Data provided section start
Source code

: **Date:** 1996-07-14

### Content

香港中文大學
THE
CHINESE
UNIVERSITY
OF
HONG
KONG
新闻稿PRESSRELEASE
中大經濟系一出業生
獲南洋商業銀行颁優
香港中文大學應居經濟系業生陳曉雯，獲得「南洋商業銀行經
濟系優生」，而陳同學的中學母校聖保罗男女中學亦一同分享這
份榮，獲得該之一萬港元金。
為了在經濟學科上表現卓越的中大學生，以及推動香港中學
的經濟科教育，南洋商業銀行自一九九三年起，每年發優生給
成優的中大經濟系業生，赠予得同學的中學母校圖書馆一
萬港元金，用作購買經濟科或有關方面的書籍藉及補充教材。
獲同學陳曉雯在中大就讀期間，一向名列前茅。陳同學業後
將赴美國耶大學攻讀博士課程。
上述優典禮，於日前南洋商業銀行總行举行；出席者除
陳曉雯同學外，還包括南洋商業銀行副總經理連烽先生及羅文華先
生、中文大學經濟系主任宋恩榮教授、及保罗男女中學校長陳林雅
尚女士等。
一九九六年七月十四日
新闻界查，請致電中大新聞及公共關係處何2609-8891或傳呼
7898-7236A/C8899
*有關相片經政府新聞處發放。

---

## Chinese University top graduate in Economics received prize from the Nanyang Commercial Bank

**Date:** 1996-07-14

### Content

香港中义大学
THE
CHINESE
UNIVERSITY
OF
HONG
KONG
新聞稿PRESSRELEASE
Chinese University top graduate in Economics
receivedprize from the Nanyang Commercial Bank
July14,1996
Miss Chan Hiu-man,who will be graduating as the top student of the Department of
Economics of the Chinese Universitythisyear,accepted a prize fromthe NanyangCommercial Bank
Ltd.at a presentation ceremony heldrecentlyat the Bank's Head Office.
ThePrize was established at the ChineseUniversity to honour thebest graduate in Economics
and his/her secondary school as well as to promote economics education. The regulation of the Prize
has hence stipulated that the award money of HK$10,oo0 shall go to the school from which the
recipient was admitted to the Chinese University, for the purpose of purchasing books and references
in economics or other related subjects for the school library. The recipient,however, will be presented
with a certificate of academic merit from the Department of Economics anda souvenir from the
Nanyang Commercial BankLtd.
Data provided section end
About this task. Write the data from above out again, exactly.

Response area.
Source code

: **Date:** 1996-07-14

### Content

香港中文大學
THE
CHINESE
UNIVERSITY
OF
HONG
KONG
新闻稿PRESSRELEASE
中大經濟系一出業生
獲南洋商業銀行颁優
香港中文大學應居經濟系業生陳曉雯，獲得「南洋商業銀行經
濟系優生」，而陳同學的中學母校聖保罗男女中學亦一同分享這
份榮，獲得該之一萬港元金。
為了在經濟學科上表現卓越的中大學生，以及推動香港中學
的經濟科教育，南洋商業銀行自一九九三年起，每年發優生給
成優的中大經濟系業生，赠予得同學的中學母校圖書馆一
萬港元金，用作購買經濟科或有關方面的書籍藉及補充教材。
獲同學陳曉雯在中大就讀期間，一向名列前茅。陳同學業後
將赴美國耶大學攻讀博士課程。
上述優典禮，於日前南洋商業銀行總行举行；出席者除
陳曉雯同學外，還包括南洋商業銀行副總經理連烽先生及羅文華先
生、中文大學經濟系主任宋恩榮教授、及保罗男女中學校長陳林雅
尚女士等。
一九九六年七月十四日
新闻界查，請致電中大新聞及公共關係處何2609-8891或傳呼
7898-7236A/C8899
*有關相片經政府新聞處發放。

---

## Chinese University top graduate in Economics received prize from the Nanyang Commercial Bank

**Date:** 1996-07-14

### Content

香港中义大学
THE
CHINESE
UNIVERSITY
OF
HONG
KONG
新聞稿PRESSRELEASE
Chinese University top graduate in Economics
receivedprize from the Nanyang Commercial Bank
July14,1996
Miss Chan Hiu-man,who will be graduating as the top student of the Department of
Economics of the Chinese Universitythisyear,accepted a prize fromthe NanyangCommercial Bank
Ltd.at a presentation ceremony heldrecentlyat the Bank's Head Office.
ThePrize was established at the ChineseUniversity to honour thebest graduate in Economics
and his/her secondary school as well as to promote economics education. The regulation of the Prize
has hence stipulated that the award money of HK$10,oo0 shall go to the school from which the
recipient was admitted to the Chinese University, for the purpose of purchasing books and references
in economics or other related subjects for the school library. The recipient,however, will be presented
with a certificate of academic merit from the Department of Economics anda souvenir from the
Nanyang Commercial BankLtd.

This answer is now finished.